(Stored records)

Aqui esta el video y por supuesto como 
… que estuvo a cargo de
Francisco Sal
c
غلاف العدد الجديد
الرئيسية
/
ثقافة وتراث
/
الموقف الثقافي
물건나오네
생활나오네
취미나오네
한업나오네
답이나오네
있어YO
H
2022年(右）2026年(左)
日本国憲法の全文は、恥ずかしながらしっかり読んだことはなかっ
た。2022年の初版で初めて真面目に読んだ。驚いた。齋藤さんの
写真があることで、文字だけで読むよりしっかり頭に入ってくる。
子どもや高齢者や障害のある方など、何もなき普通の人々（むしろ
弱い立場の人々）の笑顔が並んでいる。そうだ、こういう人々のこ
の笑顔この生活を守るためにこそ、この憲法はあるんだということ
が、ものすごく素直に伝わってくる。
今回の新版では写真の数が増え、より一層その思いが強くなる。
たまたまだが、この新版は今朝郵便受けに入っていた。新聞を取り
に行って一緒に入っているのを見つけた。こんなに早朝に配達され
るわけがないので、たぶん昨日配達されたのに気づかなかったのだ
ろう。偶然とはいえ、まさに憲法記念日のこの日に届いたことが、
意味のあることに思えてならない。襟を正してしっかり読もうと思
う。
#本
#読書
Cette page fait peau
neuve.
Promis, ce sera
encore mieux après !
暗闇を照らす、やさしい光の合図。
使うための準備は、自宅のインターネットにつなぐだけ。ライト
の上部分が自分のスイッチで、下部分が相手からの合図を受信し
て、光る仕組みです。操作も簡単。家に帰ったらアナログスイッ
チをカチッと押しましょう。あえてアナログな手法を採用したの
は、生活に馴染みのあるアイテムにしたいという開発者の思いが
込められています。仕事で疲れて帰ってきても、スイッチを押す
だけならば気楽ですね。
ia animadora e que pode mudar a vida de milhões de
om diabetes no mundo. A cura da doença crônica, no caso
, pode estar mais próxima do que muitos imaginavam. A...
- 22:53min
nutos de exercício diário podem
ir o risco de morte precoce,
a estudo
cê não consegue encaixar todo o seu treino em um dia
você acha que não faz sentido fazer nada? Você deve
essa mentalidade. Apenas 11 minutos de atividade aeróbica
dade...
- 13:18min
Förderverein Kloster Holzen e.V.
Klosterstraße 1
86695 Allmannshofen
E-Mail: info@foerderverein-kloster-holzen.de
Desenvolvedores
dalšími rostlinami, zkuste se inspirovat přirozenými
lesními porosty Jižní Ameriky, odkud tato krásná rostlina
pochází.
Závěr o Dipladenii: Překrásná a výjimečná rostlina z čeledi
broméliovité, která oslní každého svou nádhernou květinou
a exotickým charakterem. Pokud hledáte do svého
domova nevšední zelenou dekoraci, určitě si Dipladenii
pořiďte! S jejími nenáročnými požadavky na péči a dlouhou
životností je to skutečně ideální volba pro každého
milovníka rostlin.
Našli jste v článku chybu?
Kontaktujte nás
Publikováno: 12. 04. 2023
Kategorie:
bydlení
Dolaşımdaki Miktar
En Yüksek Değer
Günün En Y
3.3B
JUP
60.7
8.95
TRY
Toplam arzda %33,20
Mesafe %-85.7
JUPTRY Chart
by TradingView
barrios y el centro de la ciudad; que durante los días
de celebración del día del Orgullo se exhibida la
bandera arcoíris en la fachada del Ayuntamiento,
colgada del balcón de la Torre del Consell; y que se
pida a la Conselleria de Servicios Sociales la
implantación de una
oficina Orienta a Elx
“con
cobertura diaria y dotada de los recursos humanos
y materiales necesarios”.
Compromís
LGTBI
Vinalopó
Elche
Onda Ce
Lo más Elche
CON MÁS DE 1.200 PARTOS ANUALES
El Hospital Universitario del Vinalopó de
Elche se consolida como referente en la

**Activity**. Please give all of the data above as a JSON list of strings, with one string for each line and any blank lines left out.

**Answer to this exercise**.
[
  "Aqui esta el video y por supuesto como ",
  "… que estuvo a cargo de",
  "Francisco Sal",
  "c",
  "غلاف العدد الجديد",
  "الرئيسية",
  "/",
  "ثقافة وتراث",
  "/",
  "الموقف الثقافي",
  "물건나오네",
  "생활나오네",
  "취미나오네",
  "한업나오네",
  "답이나오네",
  "있어YO",
  "H",
  "2022年(右）2026年(左)",
  "日本国憲法の全文は、恥ずかしながらしっかり読んだことはなかっ",
  "た。2022年の初版で初めて真面目に読んだ。驚いた。齋藤さんの",
  "写真があることで、文字だけで読むよりしっかり頭に入ってくる。",
  "子どもや高齢者や障害のある方など、何もなき普通の人々（むしろ",
  "弱い立場の人々）の笑顔が並んでいる。そうだ、こういう人々のこ",
  "の笑顔この生活を守るためにこそ、この憲法はあるんだということ",
  "が、ものすごく素直に伝わってくる。",
  "今回の新版では写真の数が増え、より一層その思いが強くなる。",
  "たまたまだが、この新版は今朝郵便受けに入っていた。新聞を取り",
  "に行って一緒に入っているのを見つけた。こんなに早朝に配達され",
  "るわけがないので、たぶん昨日配達されたのに気づかなかったのだ",
  "ろう。偶然とはいえ、まさに憲法記念日のこの日に届いたことが、",
  "意味のあることに思えてならない。襟を正してしっかり読もうと思",
  "う。",
  "#本",
  "#読書",
  "Cette page fait peau",
  "neuve.",
  "Promis, ce sera",
  "encore mieux après !",
  "暗闇を照らす、やさしい光の合図。",
  "使うための準備は、自宅のインターネットにつなぐだけ。ライト",
  "の上部分が自分のスイッチで、下部分が相手からの合図を受信し",
  "て、光る仕組みです。操作も簡単。家に帰ったらアナログスイッ",
  "チをカチッと押しましょう。あえてアナログな手法を採用したの",
  "は、生活に馴染みのあるアイテムにしたいという開発者の思いが",
  "込められています。仕事で疲れて帰ってきても、スイッチを押す",
  "だけならば気楽ですね。",
  "ia animadora e que pode mudar a vida de milhões de",
  "om diabetes no mundo. A cura da doença crônica, no caso",
  ", pode estar mais próxima do que muitos imaginavam. A...",
  "- 22:53min",
  "nutos de exercício diário podem",
  "ir o risco de morte precoce,",
  "a estudo",
  "cê não consegue encaixar todo o seu treino em um dia",
  "você acha que não faz sentido fazer nada? Você deve",
  "essa mentalidade. Apenas 11 minutos de atividade aeróbica",
  "dade...",
  "- 13:18min",
  "Förderverein Kloster Holzen e.V.",
  "Klosterstraße 1",
  "86695 Allmannshofen",
  "E-Mail: info@foerderverein-kloster-holzen.de",
  "Desenvolvedores",
  "dalšími rostlinami, zkuste se inspirovat přirozenými",
  "lesními porosty Jižní Ameriky, odkud tato krásná rostlina",
  "pochází.",
  "Závěr o Dipladenii: Překrásná a výjimečná rostlina z čeledi",
  "broméliovité, která oslní každého svou nádhernou květinou",
  "a exotickým charakterem. Pokud hledáte do svého",
  "domova nevšední zelenou dekoraci, určitě si Dipladenii",
  "pořiďte! S jejími nenáročnými požadavky na péči a dlouhou",
  "životností je to skutečně ideální volba pro každého",
  "milovníka rostlin.",
  "Našli jste v článku chybu?",
  "Kontaktujte nás",
  "Publikováno: 12. 04. 2023",
  "Kategorie:",
  "bydlení",
  "Dolaşımdaki Miktar",
  "En Yüksek Değer",
  "Günün En Y",
  "3.3B",
  "JUP",
  "60.7",
  "8.95",
  "TRY",
  "Toplam arzda %33,20",
  "Mesafe %-85.7",
  "JUPTRY Chart",
  "by TradingView",
  "barrios y el centro de la ciudad; que durante los días",
  "de celebración del día del Orgullo se exhibida la",
  "bandera arcoíris en la fachada del Ayuntamiento,",
  "colgada del balcón de la Torre del Consell; y que se",
  "pida a la Conselleria de Servicios Sociales la",
  "implantación de una",
  "oficina Orienta a Elx",
  "“con",
  "cobertura diaria y dotada de los recursos humanos",
  "y materiales necesarios”.",
  "Compromís",
  "LGTBI",
  "Vinalopó",
  "Elche",
  "Onda Ce",
  "Lo más Elche",
  "CON MÁS DE 1.200 PARTOS ANUALES",
  "El Hospital Universitario del Vinalopó de",
  "Elche se consolida como referente en la"
]